= Australian cricket team in India in 1984–85 =

International cricket tour

The Australian cricket team toured India in the 1984–85 season to play a five-match one day international series against India. The series was to help celebrate the Golden Jubilee of the Ranji Trophy.

Australia won the series 3–0 with two matches abandoned for rain. It was Australia's first ever victory in a one-day series on the subcontinent, and especially notable considering India had just won the 1983 Cricket World Cup. It was the only time Kim Hughes captained Australia to a series victory overseas.

==Australian squad==
Australia had just lost a test series against the West Indies 3–0. The tour was relatively last minute with the Indian Cricket Board not requesting a team until June 1984.
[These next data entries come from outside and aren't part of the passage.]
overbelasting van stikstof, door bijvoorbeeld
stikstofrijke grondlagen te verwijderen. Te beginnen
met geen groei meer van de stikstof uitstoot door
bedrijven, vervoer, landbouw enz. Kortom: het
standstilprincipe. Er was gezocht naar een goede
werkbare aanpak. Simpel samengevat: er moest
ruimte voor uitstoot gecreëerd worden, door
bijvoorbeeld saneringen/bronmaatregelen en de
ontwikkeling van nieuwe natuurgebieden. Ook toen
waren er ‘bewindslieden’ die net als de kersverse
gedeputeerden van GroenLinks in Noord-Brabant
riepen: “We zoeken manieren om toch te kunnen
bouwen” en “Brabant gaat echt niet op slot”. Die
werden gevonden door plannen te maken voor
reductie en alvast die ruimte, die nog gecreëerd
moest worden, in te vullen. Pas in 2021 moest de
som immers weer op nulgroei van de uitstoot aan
The original squad was selected by a brand-new selection panel, Lawrie Sawle, Greg Chappell and Rick McCosker. It was as follows:
- Batsmen – Kim Hughes (captain), Allan Border (vice captain), Kepler Wessels, Graeme Wood, Steve Smith, Graham Yallop, Greg Ritchie
- Fastbowlers – Geoff Lawson, Carl Rackemann, John Maguire, Rodney Hogg
- Spinners – Tom Hogan, Murray Bennett
- Wicketkeepers – Wayne B. Phillips
- Manager – Bob Merriman
Australia's selectors would be Hughes, Border and Rodney Hogg.

Surprise omissions from the tour were David Hookes and Greg Matthews. They were also excluded from a 16-person list of cricketers to be offered playing contracts by the ACB.

==ODI series==
Sunil Gavaskar was reinstated as captain of India following a series of defeats under Kapil Dev.

== Tour Game ==
===Tour Match: Mumbai vs. Australia===

Mike Coward, who covered the tour, wrote that the series victory "was a triumph for [Kim] Hughes who meticulously planned each of the matches and ensured that this young team played the limited-over game at a more sophisticated level." Rodney Hogg returned early due to bronchitis.

==South African Rebel Tours==
On the way back from the tour, several Australian players met up with representatives of the South African Cricket Board in Singapore. This led to the South African rebel tours.